If you’ve noticed a change in their behavior, you can also mention it.
“Saying, ‘I had a sense something was going on,’ or ‘I noticed you’ve been quieter’ can help your kid feel validated that you’ve been paying attention and that you’re there,” Lau Johnson says.
Document what happened
Writing down what happened allows your child to share the details of the bullying and provides documentation if you decide together to notify the school.
“Be clear with your kid. Say, ‘I’m just going to write this down, this is for us. Then we can make a decision of what we want to do,’” Lau Johnson says.
Involve your child
Being bullied can make kids feel out of control, so you want to allow them to have input and control in finding a solution that makes them feel safe.
Elementary-aged kids will need more guidance, Lau Johnson says. Model coming up with a plan of what to do, then ask your child if the plan sounds OK and see if they’d like to be involved. This could look like saying, “I’m going to talk to your principal about what happened. Would you like to come with me and join in that conversation?”
You want to give middle and high school kids the choice of what they’d like to do. Be clear that you think something should be done, then open a conversation to see what next steps would feel good to them. Check in with them as you make the plan together to see if they like it and think it will work.
Being bullied hurts. It can decrease self-esteem and increase anxiety and depression. If your child is being bullied, you want to remind them through words and actions that they are seen and loved for who they are.
A simple way to do this is to spend time with your child, whether it’s making dinner together, doing errands or making the commitment to sit with them, even if you don’t have something to do.
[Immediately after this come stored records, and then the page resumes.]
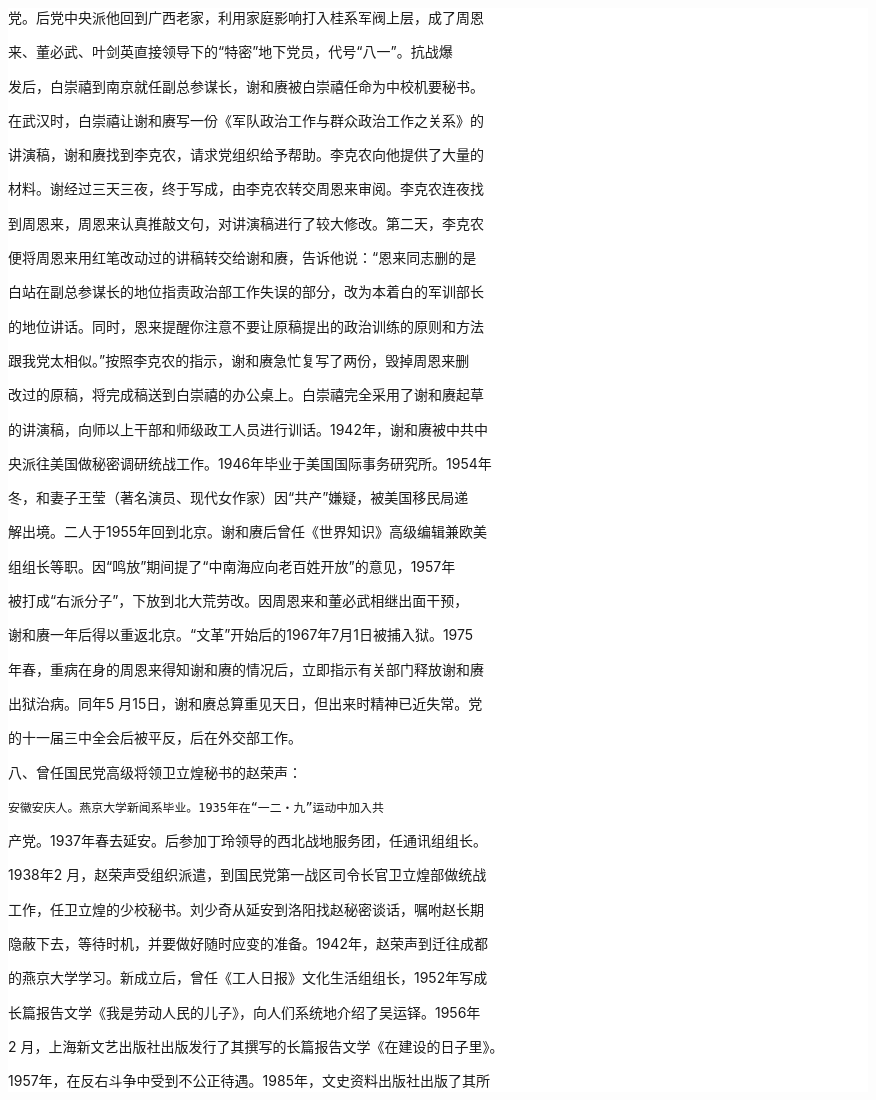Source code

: 党。后党中央派他回到广西老家，利用家庭影响打入桂系军阀上层，成了周恩

来、董必武、叶剑英直接领导下的“特密”地下党员，代号“八一”。抗战爆

发后，白崇禧到南京就任副总参谋长，谢和赓被白崇禧任命为中校机要秘书。

在武汉时，白崇禧让谢和赓写一份《军队政治工作与群众政治工作之关系》的

讲演稿，谢和赓找到李克农，请求党组织给予帮助。李克农向他提供了大量的

材料。谢经过三天三夜，终于写成，由李克农转交周恩来审阅。李克农连夜找

到周恩来，周恩来认真推敲文句，对讲演稿进行了较大修改。第二天，李克农

便将周恩来用红笔改动过的讲稿转交给谢和赓，告诉他说：“恩来同志删的是

白站在副总参谋长的地位指责政治部工作失误的部分，改为本着白的军训部长

的地位讲话。同时，恩来提醒你注意不要让原稿提出的政治训练的原则和方法

跟我党太相似。”按照李克农的指示，谢和赓急忙复写了两份，毁掉周恩来删

改过的原稿，将完成稿送到白崇禧的办公桌上。白崇禧完全采用了谢和赓起草

的讲演稿，向师以上干部和师级政工人员进行训话。1942年，谢和赓被中共中

央派往美国做秘密调研统战工作。1946年毕业于美国国际事务研究所。1954年

冬，和妻子王莹（著名演员、现代女作家）因“共产”嫌疑，被美国移民局递

解出境。二人于1955年回到北京。谢和赓后曾任《世界知识》高级编辑兼欧美

组组长等职。因“鸣放”期间提了“中南海应向老百姓开放”的意见，1957年

被打成“右派分子”，下放到北大荒劳改。因周恩来和董必武相继出面干预，

谢和赓一年后得以重返北京。“文革”开始后的1967年7月1日被捕入狱。1975

年春，重病在身的周恩来得知谢和赓的情况后，立即指示有关部门释放谢和赓

出狱治病。同年5 月15日，谢和赓总算重见天日，但出来时精神已近失常。党

的十一届三中全会后被平反，后在外交部工作。



八、曾任国民党高级将领卫立煌秘书的赵荣声：



    安徽安庆人。燕京大学新闻系毕业。1935年在“一二・九”运动中加入共

产党。1937年春去延安。后参加丁玲领导的西北战地服务团，任通讯组组长。

1938年2 月，赵荣声受组织派遣，到国民党第一战区司令长官卫立煌部做统战

工作，任卫立煌的少校秘书。刘少奇从延安到洛阳找赵秘密谈话，嘱咐赵长期

隐蔽下去，等待时机，并要做好随时应变的准备。1942年，赵荣声到迁往成都

的燕京大学学习。新成立后，曾任《工人日报》文化生活组组长，1952年写成

长篇报告文学《我是劳动人民的儿子》，向人们系统地介绍了吴运铎。1956年

2 月，上海新文艺出版社出版发行了其撰写的长篇报告文学《在建设的日子里》。

1957年，在反右斗争中受到不公正待遇。1985年，文史资料出版社出版了其所
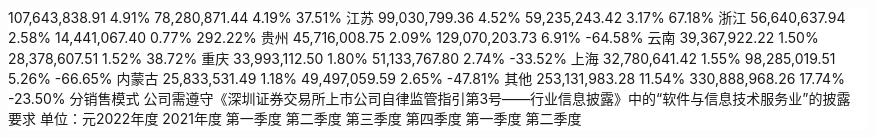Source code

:107,643,838.91
4.91%
78,280,871.44
4.19%
37.51%
江苏
99,030,799.36
4.52%
59,235,243.42
3.17%
67.18%
浙江
56,640,637.94
2.58%
14,441,067.40
0.77%
292.22%
贵州
45,716,008.75
2.09%
129,070,203.73
6.91%
-64.58%
云南
39,367,922.22
1.50%
28,378,607.51
1.52%
38.72%
重庆
33,993,112.50
1.80%
51,133,767.80
2.74%
-33.52%
上海
32,780,641.42
1.55%
98,285,019.51
5.26%
-66.65%
内蒙古
25,833,531.49
1.18%
49,497,059.59
2.65%
-47.81%
其他
253,131,983.28
11.54%
330,888,968.26
17.74%
-23.50%
分销售模式
公司需遵守《深圳证券交易所上市公司自律监管指引第3号——行业信息披露》中的“软件与信息技术服务业”的披露
要求
单位：元2022年度
2021年度
第一季度
第二季度
第三季度
第四季度
第一季度
第二季度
“You want to really reduce the amount of time your child is alone,” Lau Johnson says. “You’re nonverbally communicating that you enjoy being around them and enjoy their presence.”
You can also ask your child if they’d be interested in talking to someone, like a school counselor or a therapist, as well as offer to go to a session with them if that would make them more comfortable.
No matter what your child decides, let them know you support them and that you’re there to talk — and especially to listen.